2010 Shaping Up To Be An Unprecedented Buyers Market

With 25 million foreclosures projected to eventually flood the market, bargain hunters will be the big winners of 2010, while homeowners bear the brunt of the national housing …

With 25 million foreclosures projected to eventually flood the market, bargain hunters will be the big winners of 2010, while homeowners bear the brunt of the national housing crash. Bank losses are predicted to sky-rocket as well, necessitating additional federal bailouts. For more on this, see the following article from Housing Predictor.

The New Year will bring discounted values in real estate for average Mom and Pop home buyers and investors as the fallout from the worst housing crash since at least the Great Depression pulls prices down, and forces mortgage lenders to drop asking prices.

The inventory of delayed foreclosures and short sales will allow home buyers and purchasers of other properties to buy primary residences and investment properties like it’s a blue light special at K-Mart in 2010, according to the new Housing Predictor forecast.

• DATA ROWS:
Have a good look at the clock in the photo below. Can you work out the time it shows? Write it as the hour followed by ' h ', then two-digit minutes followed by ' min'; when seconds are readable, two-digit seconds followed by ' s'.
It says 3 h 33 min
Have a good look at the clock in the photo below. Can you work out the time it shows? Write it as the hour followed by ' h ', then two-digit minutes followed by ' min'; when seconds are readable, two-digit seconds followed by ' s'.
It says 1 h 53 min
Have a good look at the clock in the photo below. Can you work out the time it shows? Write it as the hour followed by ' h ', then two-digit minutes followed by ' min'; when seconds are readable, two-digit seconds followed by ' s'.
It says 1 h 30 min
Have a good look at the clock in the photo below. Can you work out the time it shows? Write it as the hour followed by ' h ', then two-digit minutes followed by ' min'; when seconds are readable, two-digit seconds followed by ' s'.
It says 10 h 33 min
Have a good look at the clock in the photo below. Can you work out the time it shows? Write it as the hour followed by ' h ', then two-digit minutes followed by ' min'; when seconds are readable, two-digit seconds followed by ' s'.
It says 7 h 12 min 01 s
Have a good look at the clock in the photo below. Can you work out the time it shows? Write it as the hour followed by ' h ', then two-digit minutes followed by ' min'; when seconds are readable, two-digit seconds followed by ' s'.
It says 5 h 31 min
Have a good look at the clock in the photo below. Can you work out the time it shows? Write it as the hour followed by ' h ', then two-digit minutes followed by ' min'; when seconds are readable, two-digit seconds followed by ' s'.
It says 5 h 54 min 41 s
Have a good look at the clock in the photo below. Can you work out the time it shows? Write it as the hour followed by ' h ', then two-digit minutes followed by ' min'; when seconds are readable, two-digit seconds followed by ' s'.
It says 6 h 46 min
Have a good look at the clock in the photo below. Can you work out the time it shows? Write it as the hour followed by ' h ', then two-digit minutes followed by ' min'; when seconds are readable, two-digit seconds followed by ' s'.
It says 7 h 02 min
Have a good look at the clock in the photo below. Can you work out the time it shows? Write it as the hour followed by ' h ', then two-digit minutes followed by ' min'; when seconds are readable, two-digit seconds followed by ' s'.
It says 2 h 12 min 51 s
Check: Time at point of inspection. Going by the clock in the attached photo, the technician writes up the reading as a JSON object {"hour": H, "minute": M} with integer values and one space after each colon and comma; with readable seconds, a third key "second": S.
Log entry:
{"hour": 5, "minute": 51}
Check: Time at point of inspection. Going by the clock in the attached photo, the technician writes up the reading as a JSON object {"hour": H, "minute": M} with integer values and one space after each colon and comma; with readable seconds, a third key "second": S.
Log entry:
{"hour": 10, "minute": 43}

• WHAT IS ASKED: Write out the housing market article in full, word for word. The listing has no connection to the housing market article.

• WRITTEN REPLY:
2010 Shaping Up To Be An Unprecedented Buyers Market

With 25 million foreclosures projected to eventually flood the market, bargain hunters will be the big winners of 2010, while homeowners bear the brunt of the national housing …

With 25 million foreclosures projected to eventually flood the market, bargain hunters will be the big winners of 2010, while homeowners bear the brunt of the national housing crash. Bank losses are predicted to sky-rocket as well, necessitating additional federal bailouts. For more on this, see the following article from Housing Predictor.

The New Year will bring discounted values in real estate for average Mom and Pop home buyers and investors as the fallout from the worst housing crash since at least the Great Depression pulls prices down, and forces mortgage lenders to drop asking prices.

The inventory of delayed foreclosures and short sales will allow home buyers and purchasers of other properties to buy primary residences and investment properties like it’s a blue light special at K-Mart in 2010, according to the new Housing Predictor forecast.